Vivre et écrire: mode d'emploi

Interviews
Troisième livre en trois ans. Camille de Peretti trace un sillage soigné dans le flot de la littérature française contemporaine, sans oublier ce qu’elle doit à ses pères. Dans Nous vieillirons ensemble , elle jette un regard à la fois tendre et cruel sur le petit monde des maisons de retraite. Le tout sous l’égide de Perec. Rencontre.

Après Thornytorinx et Nous sommes cruels, deux ouvrages qui mettent en scène des personnages évoluant dans la période adolescente, vous vous confrontez à l’univers des personnes plus âgées dans Nous vieillirons ensemble. Pourquoi un tel choix ?

Pour des raisons très simples : ma mère est infirmière, elle a toujours travaillé dans des maisons de retraite ou des cliniques d’Alzheimer. Ainsi que mon beau-père, qui est kiné. On m’a emmenée dans ces lieux, depuis toute petite. C’est un univers qui m’est très familier. Je me sentais donc à l’aise pour en parler. En effet, jusqu’à présent, j’ai toujours parlé de choses assez autobiographiques.
Le personnage de Nini, à qui est dédié ce livre, existe vraiment. Ce n’est pas une vraie grand-mère de sang mais une fausse grand-mère de qui j’étais très proche. Elle était maniaco-dépressive et a fini ses jours en maison de retraite. J’allais la voir et je lui avais promis d’écrire un livre sur sa vie. C’était l’époque où j’écrivais Nous sommes cruels et je savais que le livre ne lui serait pas uniquement consacré car j’étais fascinée par toute cette atmosphère de fin de vie. Le sujet de ce livre est donc venu assez naturellement.

Le parallélisme des titres Nous sommes cruels , et Nous ne vieillirons pas ensemble instaure comme un écho entre ces deux livres. Peuvent-ils être lus ou perçus comme un diptyque qui se répond à travers les âges ?

Pour être honnête, les titres ont été choisis par mon éditeur, qui a en effet joué sur ce parallélisme. J’en suis très contente, mais ce n’est pas intentionnel ou calculé de ma part. Cela s’est même décidé au tout dernier moment.

En exergue, vous citez Perec comme un modèle dans l’exercice de la contrainte en littérature. Est-ce le choix du sujet ou cette volonté de vous inspirer de La vie mode d’emploi qui a été le plus moteur pour vous?

Données fournies:
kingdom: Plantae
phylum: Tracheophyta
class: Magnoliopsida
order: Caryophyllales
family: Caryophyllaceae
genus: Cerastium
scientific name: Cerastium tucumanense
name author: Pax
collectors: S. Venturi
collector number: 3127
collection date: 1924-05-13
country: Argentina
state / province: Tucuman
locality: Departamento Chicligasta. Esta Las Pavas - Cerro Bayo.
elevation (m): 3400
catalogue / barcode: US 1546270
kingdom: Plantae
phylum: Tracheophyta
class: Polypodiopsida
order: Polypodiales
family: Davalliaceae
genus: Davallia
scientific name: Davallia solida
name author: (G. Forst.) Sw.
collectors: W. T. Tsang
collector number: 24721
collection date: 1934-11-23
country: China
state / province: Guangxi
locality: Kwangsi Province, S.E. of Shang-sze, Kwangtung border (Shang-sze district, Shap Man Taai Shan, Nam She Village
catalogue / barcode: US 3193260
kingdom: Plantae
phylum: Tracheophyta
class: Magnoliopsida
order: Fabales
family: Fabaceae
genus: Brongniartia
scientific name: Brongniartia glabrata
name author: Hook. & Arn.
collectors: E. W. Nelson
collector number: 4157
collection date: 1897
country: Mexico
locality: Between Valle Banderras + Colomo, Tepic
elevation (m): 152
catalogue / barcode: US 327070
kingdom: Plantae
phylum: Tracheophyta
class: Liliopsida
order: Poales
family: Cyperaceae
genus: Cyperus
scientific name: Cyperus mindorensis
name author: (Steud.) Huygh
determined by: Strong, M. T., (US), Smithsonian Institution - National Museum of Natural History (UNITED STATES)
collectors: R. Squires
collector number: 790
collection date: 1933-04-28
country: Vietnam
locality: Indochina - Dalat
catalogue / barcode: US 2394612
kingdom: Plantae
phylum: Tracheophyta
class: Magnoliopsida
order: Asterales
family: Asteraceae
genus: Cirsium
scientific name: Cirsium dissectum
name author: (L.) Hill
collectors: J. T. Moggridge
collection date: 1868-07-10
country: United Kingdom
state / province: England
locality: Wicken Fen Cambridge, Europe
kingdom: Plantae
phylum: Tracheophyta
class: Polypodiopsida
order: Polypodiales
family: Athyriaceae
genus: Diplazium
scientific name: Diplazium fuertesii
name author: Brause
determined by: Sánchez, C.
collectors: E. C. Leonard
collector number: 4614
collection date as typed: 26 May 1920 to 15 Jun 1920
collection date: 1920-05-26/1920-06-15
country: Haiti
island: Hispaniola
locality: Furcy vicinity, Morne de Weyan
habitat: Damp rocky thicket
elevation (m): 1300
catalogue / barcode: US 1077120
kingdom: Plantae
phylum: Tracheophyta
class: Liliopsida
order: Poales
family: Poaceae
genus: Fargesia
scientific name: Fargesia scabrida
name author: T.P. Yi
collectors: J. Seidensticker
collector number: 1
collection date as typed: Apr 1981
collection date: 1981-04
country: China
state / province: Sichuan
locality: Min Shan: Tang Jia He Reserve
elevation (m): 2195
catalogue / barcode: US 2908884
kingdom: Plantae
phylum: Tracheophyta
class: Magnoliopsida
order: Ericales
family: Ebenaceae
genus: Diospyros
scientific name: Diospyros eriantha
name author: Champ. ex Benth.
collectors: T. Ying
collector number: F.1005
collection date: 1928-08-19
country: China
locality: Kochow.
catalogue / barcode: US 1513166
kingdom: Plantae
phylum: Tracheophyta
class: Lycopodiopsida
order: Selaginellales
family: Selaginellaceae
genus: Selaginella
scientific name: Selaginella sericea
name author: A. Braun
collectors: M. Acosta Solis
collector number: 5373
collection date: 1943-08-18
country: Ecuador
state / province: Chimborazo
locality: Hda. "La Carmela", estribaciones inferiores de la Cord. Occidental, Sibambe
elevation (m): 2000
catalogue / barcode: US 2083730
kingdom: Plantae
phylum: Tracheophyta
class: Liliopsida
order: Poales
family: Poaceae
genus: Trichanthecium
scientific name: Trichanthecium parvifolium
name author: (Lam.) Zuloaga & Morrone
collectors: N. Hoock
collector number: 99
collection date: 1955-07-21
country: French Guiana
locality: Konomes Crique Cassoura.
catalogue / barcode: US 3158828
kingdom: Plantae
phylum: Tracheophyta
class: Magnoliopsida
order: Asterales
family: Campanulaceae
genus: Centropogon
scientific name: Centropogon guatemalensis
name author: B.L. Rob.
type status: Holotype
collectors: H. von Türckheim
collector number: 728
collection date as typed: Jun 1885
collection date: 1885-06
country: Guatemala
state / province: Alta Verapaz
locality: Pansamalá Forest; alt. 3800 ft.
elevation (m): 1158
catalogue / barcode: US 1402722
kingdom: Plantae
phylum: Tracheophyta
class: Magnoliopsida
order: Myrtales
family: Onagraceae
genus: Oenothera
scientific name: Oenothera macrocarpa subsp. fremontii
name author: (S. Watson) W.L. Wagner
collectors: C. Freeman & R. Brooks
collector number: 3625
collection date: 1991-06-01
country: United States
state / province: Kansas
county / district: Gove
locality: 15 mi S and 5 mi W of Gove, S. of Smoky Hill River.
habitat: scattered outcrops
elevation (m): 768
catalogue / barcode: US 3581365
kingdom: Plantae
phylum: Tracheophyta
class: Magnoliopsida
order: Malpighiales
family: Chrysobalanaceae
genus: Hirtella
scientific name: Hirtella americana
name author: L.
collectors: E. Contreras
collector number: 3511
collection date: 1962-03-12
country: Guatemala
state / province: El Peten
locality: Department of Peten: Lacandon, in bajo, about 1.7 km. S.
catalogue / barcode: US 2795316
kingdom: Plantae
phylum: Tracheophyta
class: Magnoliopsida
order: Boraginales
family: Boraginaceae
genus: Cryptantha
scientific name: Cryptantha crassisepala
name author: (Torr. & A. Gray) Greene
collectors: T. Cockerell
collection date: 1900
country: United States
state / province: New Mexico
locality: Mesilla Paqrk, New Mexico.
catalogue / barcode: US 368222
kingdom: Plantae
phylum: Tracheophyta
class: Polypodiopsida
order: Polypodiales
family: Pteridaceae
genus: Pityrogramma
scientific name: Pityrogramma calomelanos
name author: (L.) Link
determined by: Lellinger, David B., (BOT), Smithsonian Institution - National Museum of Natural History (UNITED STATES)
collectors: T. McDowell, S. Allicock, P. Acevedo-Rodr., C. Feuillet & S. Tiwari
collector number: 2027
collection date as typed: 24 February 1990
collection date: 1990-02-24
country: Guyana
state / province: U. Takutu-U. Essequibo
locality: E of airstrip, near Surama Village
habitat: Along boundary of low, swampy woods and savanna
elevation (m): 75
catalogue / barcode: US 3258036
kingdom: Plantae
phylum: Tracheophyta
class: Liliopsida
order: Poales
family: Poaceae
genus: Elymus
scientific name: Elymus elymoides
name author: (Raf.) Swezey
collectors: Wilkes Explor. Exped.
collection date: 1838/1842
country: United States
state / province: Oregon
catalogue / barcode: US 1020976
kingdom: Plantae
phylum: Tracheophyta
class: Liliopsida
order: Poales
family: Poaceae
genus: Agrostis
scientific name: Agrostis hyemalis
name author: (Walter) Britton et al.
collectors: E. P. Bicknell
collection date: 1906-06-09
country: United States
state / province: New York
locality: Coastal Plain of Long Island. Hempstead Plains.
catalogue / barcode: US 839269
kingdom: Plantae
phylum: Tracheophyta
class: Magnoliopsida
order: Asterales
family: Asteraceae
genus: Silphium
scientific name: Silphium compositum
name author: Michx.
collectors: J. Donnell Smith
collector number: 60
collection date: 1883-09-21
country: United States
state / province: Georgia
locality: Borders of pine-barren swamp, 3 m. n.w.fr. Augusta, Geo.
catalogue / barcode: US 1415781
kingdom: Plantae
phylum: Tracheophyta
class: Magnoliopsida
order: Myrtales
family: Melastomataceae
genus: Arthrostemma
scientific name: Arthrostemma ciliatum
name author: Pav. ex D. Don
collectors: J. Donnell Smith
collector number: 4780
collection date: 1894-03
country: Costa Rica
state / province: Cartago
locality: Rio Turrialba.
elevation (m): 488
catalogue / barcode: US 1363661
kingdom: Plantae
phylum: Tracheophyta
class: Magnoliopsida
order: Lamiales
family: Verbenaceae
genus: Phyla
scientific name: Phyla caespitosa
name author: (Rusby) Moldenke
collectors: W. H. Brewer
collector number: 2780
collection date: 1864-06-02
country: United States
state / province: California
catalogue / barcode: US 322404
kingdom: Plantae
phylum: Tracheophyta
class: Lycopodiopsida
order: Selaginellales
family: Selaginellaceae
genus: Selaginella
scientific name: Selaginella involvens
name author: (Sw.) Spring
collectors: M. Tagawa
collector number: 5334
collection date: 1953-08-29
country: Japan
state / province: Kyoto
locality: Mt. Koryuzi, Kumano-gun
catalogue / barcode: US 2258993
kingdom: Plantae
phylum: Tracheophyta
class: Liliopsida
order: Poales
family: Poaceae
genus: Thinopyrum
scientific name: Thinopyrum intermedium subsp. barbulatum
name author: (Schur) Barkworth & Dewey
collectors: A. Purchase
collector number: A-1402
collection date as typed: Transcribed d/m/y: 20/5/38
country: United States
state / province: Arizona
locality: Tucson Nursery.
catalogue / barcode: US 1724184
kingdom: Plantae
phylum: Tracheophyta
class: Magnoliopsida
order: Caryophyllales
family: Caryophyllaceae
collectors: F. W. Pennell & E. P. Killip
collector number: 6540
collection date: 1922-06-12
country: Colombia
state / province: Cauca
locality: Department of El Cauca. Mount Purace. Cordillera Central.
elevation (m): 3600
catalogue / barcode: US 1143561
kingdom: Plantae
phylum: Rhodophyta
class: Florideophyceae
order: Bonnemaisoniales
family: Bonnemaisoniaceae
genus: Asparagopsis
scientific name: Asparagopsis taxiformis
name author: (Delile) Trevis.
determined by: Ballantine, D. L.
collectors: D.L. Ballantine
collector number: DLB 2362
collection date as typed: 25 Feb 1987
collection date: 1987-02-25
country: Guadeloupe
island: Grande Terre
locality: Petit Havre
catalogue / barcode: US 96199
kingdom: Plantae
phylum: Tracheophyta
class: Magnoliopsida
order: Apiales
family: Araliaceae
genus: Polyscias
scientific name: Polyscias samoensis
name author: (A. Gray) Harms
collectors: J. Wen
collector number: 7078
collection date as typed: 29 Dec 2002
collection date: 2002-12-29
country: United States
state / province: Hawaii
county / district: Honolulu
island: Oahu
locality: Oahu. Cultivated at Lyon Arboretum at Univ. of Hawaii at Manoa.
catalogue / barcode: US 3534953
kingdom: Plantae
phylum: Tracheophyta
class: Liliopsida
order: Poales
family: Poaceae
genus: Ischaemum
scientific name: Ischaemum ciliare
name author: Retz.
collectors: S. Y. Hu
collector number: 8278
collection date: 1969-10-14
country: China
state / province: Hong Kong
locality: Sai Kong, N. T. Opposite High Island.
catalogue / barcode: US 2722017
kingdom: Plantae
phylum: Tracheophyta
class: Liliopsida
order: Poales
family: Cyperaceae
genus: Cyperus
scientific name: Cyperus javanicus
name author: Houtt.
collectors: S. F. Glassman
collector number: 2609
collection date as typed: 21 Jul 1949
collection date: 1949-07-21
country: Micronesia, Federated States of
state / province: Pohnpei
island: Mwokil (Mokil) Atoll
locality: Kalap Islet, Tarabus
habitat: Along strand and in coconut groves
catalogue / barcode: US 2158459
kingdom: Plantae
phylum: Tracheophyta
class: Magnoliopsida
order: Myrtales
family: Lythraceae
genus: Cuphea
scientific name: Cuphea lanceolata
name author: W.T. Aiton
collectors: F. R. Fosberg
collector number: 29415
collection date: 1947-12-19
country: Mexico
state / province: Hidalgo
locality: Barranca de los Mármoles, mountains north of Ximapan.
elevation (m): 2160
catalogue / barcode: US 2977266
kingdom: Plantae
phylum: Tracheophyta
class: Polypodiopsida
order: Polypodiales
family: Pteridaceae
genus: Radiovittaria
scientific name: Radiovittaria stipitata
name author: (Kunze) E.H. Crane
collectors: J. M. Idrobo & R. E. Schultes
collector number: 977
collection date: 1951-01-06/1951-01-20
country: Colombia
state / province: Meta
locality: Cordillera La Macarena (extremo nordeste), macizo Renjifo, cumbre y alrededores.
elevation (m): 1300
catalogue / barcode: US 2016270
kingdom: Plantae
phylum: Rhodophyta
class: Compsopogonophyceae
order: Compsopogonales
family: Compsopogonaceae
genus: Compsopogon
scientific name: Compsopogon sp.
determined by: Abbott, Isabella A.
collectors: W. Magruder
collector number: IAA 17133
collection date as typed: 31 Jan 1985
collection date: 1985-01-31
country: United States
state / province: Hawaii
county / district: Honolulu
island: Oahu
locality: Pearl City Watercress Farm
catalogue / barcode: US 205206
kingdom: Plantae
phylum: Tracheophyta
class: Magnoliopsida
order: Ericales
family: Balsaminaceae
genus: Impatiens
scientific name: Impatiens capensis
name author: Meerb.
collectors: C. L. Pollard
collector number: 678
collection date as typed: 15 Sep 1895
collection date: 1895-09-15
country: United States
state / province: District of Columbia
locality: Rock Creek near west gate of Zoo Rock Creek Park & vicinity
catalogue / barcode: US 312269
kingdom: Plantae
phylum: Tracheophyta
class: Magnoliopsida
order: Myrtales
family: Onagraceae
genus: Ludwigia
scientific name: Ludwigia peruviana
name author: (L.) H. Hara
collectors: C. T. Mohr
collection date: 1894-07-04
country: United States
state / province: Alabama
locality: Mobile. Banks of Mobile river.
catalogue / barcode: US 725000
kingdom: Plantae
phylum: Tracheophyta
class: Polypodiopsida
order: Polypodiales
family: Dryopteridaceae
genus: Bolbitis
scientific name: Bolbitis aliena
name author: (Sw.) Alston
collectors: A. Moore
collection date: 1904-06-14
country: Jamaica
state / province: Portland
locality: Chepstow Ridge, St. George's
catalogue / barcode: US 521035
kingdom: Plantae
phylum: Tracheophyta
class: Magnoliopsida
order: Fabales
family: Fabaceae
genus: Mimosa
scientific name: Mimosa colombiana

Exercice proposé 1: Recopiez telle quelle la partie des enregistrements qui s'étend de leur première ligne jusqu'à la ligne contenant « collection date: 1924-05-13 », ces deux lignes comprises.
Exercice proposé 2: Poursuivez l'entretien avec Camille de Peretti à partir de l'endroit où il s'arrête.
L'entretien et les enregistrements n'ont aucun lien entre eux.

Réponse attendue 1:
kingdom: Plantae
phylum: Tracheophyta
class: Magnoliopsida
order: Caryophyllales
family: Caryophyllaceae
genus: Cerastium
scientific name: Cerastium tucumanense
name author: Pax
collectors: S. Venturi
collector number: 3127
collection date: 1924-05-13

Réponse attendue 2:
Pourquoi Perec ? Parce que je suis très jeune et pas encore suffisamment expérimentée pour être un écrivain à part entière. Je pense que, comme le disait Proust, lorsque l’on écrit des livres, on lit des livres. Quand on lit beaucoup, comme je le fais, cinq à six heures chaque jour, il y a un moment où il est difficile de se détacher de ses pères. La structure empruntée à Perec, qui a l’air d’être très contraignante et compliquée (polygraphies, matrices mathématiques) m’a beaucoup aidé. Elle a joué le rôle de béquilles. J’avais l’avantage d’en avoir fait l’expérience, en tant que lectrice, et de savoir qu’elle fonctionnait. J’étais très heureuse de pouvoir me la réapproprier. Mais je n’ai pas pour autant réécrit La vie mode d’emploi de même que je n’ai pas réécrit Les liaisons dangereuses dans Nous sommes cruels. Il s’agit plutôt d’un hommage.

D’autant plus que les règles littéraires, au sens de Perec, produisent certes de la contrainte mais introduisent aussi une dimension plus ludique?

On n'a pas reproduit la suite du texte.